Exercise »
Give the count of lines in the entries below that contain the string "типа", and only that count.
------------------------------
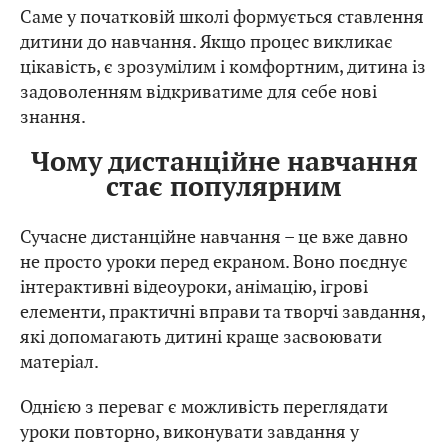
Саме у початковій школі формується ставлення
дитини до навчання. Якщо процес викликає
цікавість, є зрозумілим і комфортним, дитина із
задоволенням відкриватиме для себе нові
знання.
Чому дистанційне навчання
стає популярним
Сучасне дистанційне навчання – це вже давно
не просто уроки перед екраном. Воно поєднує
інтерактивні відеоуроки, анімацію, ігрові
елементи, практичні вправи та творчі завдання,
які допомагають дитині краще засвоювати
матеріал.
Однією з переваг є можливість переглядати
уроки повторно, виконувати завдання у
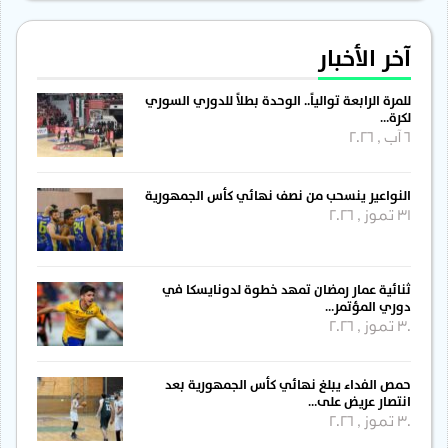
آخر الأخبار
للمرة الرابعة توالياً.. الوحدة بطلاً للدوري السوري
لكرة…
6 آب , 2026
النواعير ينسحب من نصف نهائي كأس الجمهورية
31 تموز , 2026
ثنائية عمار رمضان تمهد خطوة لدونايسكا في
دوري المؤتمر…
30 تموز , 2026
حمص الفداء يبلغ نهائي كأس الجمهورية بعد
انتصار عريض على…
30 تموز , 2026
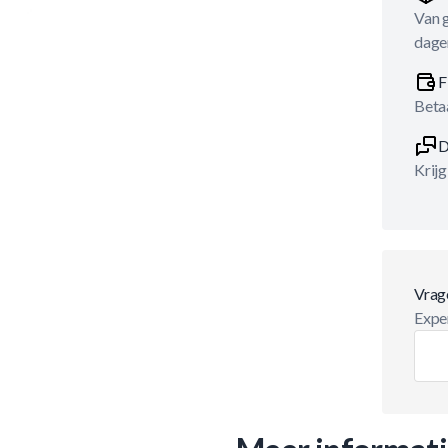
Van 
dage
F
Betaa
D
Krijg
Vrag
Exper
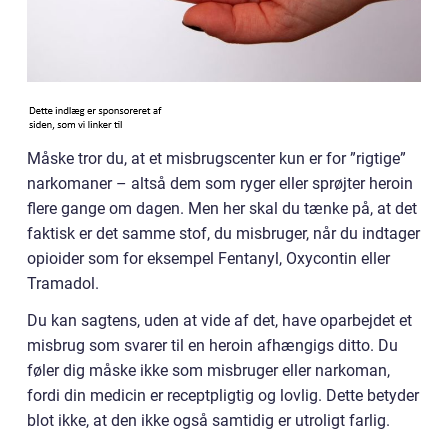
Måske tror du, at et misbrugscenter kun er for ”rigtige”
narkomaner – altså dem som ryger eller sprøjter heroin
flere gange om dagen. Men her skal du tænke på, at det
faktisk er det samme stof, du misbruger, når du indtager
opioider som for eksempel Fentanyl, Oxycontin eller
Tramadol.
Du kan sagtens, uden at vide af det, have oparbejdet et
misbrug som svarer til en heroin afhængigs ditto. Du
føler dig måske ikke som misbruger eller narkoman,
fordi din medicin er receptpligtig og lovlig. Dette betyder
blot ikke, at den ikke også samtidig er utroligt farlig.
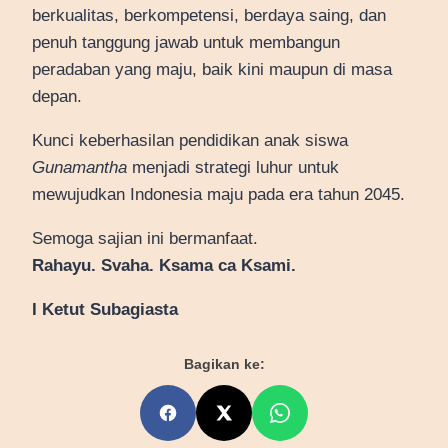
berkualitas, berkompetensi, berdaya saing, dan
penuh tanggung jawab untuk membangun
peradaban yang maju, baik kini maupun di masa
depan.
Kunci keberhasilan pendidikan anak siswa
Gunamantha
menjadi strategi luhur untuk
mewujudkan Indonesia maju pada era tahun 2045.
Semoga sajian ini bermanfaat.
Rahayu. Svaha. Ksama ca Ksami.
I Ketut Subagiasta
Bagikan ke:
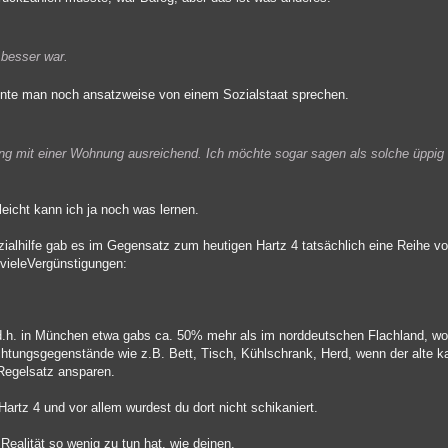
 besser war.
onnte man noch ansatzweise von einem Sozialstaat sprechen.
dung mit einer Wohnung ausreichend. Ich möchte sogar sagen als solche üppi
leicht kann ich ja noch was lernen.
Sozialhilfe gab es im Gegensatz zum heutigen Hartz 4 tatsächlich eine Reihe 
 vieleVergünstigungen:
.h. in München etwa gabs ca. 50% mehr als im norddeutschen Flachland, wo all
chtungsgegenstände wie z.B. Bett, Tisch, Kühlschrank, Herd, wenn der alte ka
 Regelsatz ansparen.
 Hartz 4 und vor allem wurdest du dort nicht schikaniert.
 Realität so wenig zu tun hat, wie deinen.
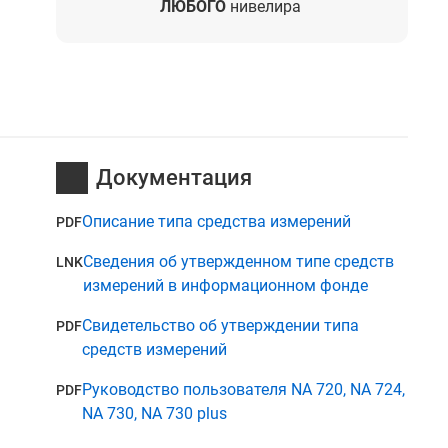
ЛЮБОГО
нивелира
Документация
Описание типа средства измерений
PDF
Сведения об утвержденном типе средств
LNK
измерений в информационном фонде
Свидетельство об утверждении типа
PDF
средств измерений
Руководство пользователя NA 720, NA 724,
PDF
NA 730, NA 730 plus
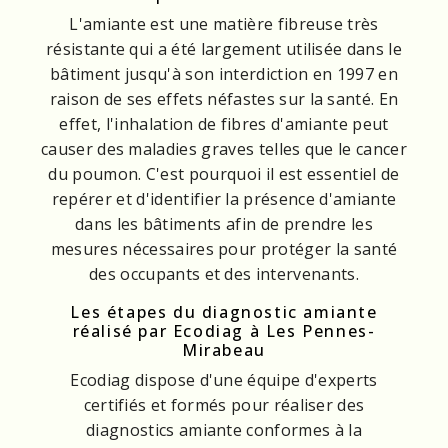
L'amiante est une matière fibreuse très
résistante qui a été largement utilisée dans le
bâtiment jusqu'à son interdiction en 1997 en
raison de ses effets néfastes sur la santé. En
effet, l'inhalation de fibres d'amiante peut
causer des maladies graves telles que le cancer
du poumon. C'est pourquoi il est essentiel de
repérer et d'identifier la présence d'amiante
dans les bâtiments afin de prendre les
mesures nécessaires pour protéger la santé
des occupants et des intervenants.
Les étapes du diagnostic amiante
réalisé par Ecodiag à Les Pennes-
Mirabeau
Ecodiag dispose d'une équipe d'experts
certifiés et formés pour réaliser des
diagnostics amiante conformes à la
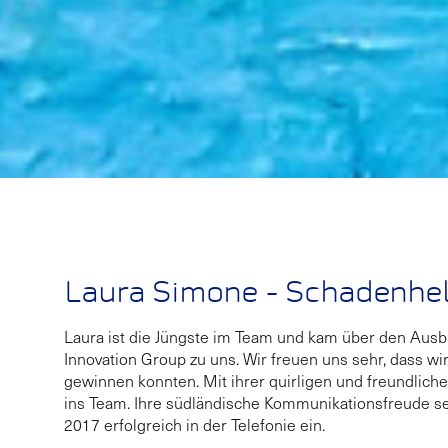
Laura Simone - Schadenhel
Laura ist die Jüngste im Team und kam über den Aus
Innovation Group zu uns. Wir freuen uns sehr, dass wi
gewinnen konnten. Mit ihrer quirligen und freundliche
ins Team. Ihre südländische Kommunikationsfreude se
2017 erfolgreich in der Telefonie ein.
------------------------------
Problem solution »
2